Extracted text |
I propose that “maintenance insanity” is what some of us are doing or have done in the past all day every day. Maintenance insanity is repeatedly doing the same maintenance tasks by the same old conventional (“We have always done it this way!”) outdated methods during installation, repair, or rebuild of our equipment and then expecting by magic to have greater reliability, maximum uptime, reduced operating and maintenance costs, and better quality. It is our job to change our mindset and then share the knowledge with everyone on our sites to make converts.

Maintenance is not a cost. It is an investment. The product of maintenance is plant capacity. Through proper proactive systems using the appropriate predictive technologies, reliability is improved to ensure that equipment is available and in optimum condition to perform whenever needed. It can also reveal a “hidden” plant for extra capacity with minimum capital expenditures. Improved mechanic productivity is the human capacity produced by maintenance. The focus on reliability must be as important as the focus on safety. Doing the right things right the first time is the only acceptable option.

To be successful in changing, you must first be dissatisfied with your present condition. Even if you don’t know the answer, you need to have a desire to do better. If you are happy where you are or think that you are doing a good enough job, you will not be motivated to change. Make a plan and work it. First figure out the people you need on your SMLT to drive the change and then focus on what needs to be done. Be data driven and pull the trigger. The SMLT must be the leadership for the effort and have unwavering resolve to do what must be done. Don’t sugarcoat the present situation, but confront the brutal facts. Never lose faith that you will succeed. Get approval for your plan and use projected savings to justify these activities and to gain management support. Set high expectations for your organization. Do not limit your people by what you think they can do. Challenge them and let them say when you are pushing too much. Celebrate small successes to build to big ones. Share results with all employees to get their involvement. Remember that what gets rewarded is what gets done. Figure 3.1 shows the gap between where we are and where we want to be. Both leaders want to change, but they do not know how. First determine which consequences are producing the present results and change them to get what is best for the site.

The Key to Your Success: Your People

Your people are the key to your success. Focus on the human side for the most effective long-term changes to your culture. Each player must understand “why” we are changing and “what is in it for me?” All reliability starts with the mechanic at the base component level when your skilled craftsman installs, rebuilds, or repairs any piece of your equipment. Every mechanic has to know and believe that what he or she does makes a positive impact every day. It is the maintenance leadership’s responsibility to make sure that “this impact” is communicated to management and to the entire site. We each need to feel appreciated for the value-adding contributions that we make. Create performance management programs that implement a fun process to capture achievements, encourage reinforcement by all parties, provide feedback, and develop pride in the progress being made. We have had success incorporating the Fish! philosophy into our performance management programs.


FIGURE 3.1 What does it take to make it happen?

Fish! is a book by Stephen C. Lundin, Harry Paul, and John Christensen. The authors propose four concepts to be used to boost morale and improve results:

1. Choose your attitude.

2. Play—make work fun.

3. Be there for your customers and coworkers.

4. Make someone’s day.

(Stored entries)
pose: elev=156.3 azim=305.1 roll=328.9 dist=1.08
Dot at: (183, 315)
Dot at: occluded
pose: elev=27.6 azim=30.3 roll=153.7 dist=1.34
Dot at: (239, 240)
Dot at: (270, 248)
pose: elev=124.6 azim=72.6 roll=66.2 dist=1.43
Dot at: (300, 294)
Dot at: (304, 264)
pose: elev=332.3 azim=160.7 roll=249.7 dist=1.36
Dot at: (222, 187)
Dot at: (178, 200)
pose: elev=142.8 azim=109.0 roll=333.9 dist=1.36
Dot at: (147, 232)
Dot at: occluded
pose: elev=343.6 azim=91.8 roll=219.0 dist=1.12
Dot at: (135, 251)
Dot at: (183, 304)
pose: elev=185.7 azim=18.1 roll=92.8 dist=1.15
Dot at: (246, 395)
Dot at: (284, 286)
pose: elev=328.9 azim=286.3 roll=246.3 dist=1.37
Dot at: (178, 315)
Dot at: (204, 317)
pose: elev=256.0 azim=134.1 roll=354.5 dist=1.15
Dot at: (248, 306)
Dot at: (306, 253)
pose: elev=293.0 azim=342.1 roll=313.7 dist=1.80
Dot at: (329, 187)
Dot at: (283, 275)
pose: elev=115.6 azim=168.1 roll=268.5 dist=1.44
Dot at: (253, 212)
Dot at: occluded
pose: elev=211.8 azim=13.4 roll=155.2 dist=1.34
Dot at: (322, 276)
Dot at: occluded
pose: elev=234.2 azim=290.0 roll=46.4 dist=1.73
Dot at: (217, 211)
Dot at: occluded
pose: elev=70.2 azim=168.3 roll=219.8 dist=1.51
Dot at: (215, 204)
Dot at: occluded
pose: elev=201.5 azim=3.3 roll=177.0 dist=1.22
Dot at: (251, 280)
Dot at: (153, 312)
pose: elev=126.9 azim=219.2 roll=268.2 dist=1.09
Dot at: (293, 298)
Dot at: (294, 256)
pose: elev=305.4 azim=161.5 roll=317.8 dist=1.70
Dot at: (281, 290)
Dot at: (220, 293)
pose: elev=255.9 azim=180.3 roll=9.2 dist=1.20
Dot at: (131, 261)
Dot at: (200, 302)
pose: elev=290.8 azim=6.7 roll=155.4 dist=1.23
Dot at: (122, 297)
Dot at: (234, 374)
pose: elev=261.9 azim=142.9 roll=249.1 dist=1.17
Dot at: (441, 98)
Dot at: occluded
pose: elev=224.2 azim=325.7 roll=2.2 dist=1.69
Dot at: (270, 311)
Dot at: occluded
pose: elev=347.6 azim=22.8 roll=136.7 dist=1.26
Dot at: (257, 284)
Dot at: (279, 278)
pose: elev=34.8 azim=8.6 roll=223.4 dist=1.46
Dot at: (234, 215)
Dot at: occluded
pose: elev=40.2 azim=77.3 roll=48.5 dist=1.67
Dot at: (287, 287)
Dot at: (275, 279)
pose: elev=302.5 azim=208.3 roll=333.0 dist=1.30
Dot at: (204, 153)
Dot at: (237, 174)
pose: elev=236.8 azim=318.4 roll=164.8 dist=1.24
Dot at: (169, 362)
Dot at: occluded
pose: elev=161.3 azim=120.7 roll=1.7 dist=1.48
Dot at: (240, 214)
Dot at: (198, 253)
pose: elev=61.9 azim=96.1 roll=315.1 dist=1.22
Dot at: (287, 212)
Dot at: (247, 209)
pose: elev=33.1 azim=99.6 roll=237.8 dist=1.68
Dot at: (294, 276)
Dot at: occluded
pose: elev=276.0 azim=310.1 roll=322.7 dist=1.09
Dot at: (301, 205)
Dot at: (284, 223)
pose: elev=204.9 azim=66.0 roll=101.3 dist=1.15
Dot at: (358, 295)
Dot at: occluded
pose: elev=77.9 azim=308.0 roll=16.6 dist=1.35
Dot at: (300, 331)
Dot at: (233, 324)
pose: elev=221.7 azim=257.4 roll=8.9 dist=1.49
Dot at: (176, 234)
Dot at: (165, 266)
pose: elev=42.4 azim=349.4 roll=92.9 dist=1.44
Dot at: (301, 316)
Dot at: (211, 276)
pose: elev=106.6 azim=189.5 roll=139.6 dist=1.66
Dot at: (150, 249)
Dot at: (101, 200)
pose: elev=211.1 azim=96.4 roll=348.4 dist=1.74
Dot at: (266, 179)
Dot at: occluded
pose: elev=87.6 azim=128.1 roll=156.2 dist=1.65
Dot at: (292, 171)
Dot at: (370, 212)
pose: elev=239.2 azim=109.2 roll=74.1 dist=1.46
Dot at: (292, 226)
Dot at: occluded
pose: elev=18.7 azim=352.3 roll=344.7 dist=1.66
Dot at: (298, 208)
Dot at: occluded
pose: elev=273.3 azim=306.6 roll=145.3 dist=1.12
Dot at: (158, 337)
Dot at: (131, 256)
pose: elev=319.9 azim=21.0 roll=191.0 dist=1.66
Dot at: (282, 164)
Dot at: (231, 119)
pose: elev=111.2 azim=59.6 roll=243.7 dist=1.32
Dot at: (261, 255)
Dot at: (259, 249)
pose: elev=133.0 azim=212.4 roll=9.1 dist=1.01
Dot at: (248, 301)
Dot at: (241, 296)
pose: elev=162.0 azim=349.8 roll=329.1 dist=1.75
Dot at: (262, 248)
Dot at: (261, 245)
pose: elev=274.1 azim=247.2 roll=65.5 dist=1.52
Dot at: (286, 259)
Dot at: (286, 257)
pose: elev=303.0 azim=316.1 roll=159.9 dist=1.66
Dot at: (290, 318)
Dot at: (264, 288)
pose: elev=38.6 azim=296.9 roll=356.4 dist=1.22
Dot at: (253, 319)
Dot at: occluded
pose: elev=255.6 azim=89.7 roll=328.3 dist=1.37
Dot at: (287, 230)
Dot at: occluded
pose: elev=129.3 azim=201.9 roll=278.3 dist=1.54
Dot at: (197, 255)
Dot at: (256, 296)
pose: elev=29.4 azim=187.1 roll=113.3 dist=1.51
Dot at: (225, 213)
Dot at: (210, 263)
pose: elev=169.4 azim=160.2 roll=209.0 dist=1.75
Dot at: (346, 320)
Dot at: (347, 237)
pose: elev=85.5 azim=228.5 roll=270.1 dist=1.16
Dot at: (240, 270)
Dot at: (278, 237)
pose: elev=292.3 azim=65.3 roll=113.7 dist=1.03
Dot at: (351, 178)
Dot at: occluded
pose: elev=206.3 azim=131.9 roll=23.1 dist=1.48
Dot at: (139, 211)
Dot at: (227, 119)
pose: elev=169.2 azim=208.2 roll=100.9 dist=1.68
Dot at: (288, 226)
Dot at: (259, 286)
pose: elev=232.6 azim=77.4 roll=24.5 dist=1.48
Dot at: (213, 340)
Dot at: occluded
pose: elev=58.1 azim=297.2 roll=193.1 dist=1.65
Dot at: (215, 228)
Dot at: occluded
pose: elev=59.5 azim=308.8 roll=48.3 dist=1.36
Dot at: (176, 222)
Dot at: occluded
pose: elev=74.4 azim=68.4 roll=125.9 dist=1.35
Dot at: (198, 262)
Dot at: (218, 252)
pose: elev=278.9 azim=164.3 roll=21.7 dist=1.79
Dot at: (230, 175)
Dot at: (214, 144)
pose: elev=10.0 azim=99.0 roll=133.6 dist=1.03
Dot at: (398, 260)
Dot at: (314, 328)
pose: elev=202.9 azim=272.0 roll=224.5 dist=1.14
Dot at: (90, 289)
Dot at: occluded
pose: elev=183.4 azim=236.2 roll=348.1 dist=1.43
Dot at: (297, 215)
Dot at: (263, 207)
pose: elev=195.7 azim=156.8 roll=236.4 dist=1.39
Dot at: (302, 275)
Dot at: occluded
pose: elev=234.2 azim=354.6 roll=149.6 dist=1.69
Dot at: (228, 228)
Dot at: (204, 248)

Directions | Extend the text on maintenance reliability and culture change by writing the next part, picking up after the list of four Fish! concepts.

Exercise response |
We have actually installed billboards and banners at the entry gates at some sites that capture this philosophy. They say:

As you enter this place CHOOSE to make today a great day. Your colleagues, customers, team members, and you yourself will be thankful. Find ways to PLAY. We can be serious about work without being serious about ourselves. Stay focused in order to BE PRESENT when your customers and team members most need you. And should you feel your energy lapsing, try this surefire remedy: Find someone who needs a helping hand, a word of support, or a good ear—and MAKE THEIR DAY.

To leverage the knowledge of your people, a structure must be established to link the significant contributors of a successful maintenance program into a functioning team to define and lead the standardization of your daily work processes. This will be your Site Maintenance Leadership Team. It has to have full-member representatives from operations, maintenance, and stores and support members on an as-needed basis from engineering, accounting, purchasing, contractors, etc., when appropriate for the topic being addressed. Start with the basics to gain a true understanding of your maintenance organization, crew teams, and mechanic functions by asking the following key questions:

1. What are you doing?

2. Is it getting better?

3. How do you know?

4. Can I help?

Our implementation experiences have shown that when changing maintenance, the following items are “musts”:

A work order (paper or computer) must be written for each maintenance request to properly document the site needs and workload.

Mechanic expectations and accountability must be established and applied to set work schedules.

Your focus must shift to reliability improvements instead of quick fixes that just keep you limping along.

All work requests must go through a centralized planning process to utilize site resources.

A callout process must be implemented to document actual need for overtime resources.

Shift coverage must be minimized to get more work into the daily planning and scheduling proactive mode.

Intervention Step

The minimum intervention step required to break the reactive insanity cycle is to create a planning and scheduling function that fits your facility.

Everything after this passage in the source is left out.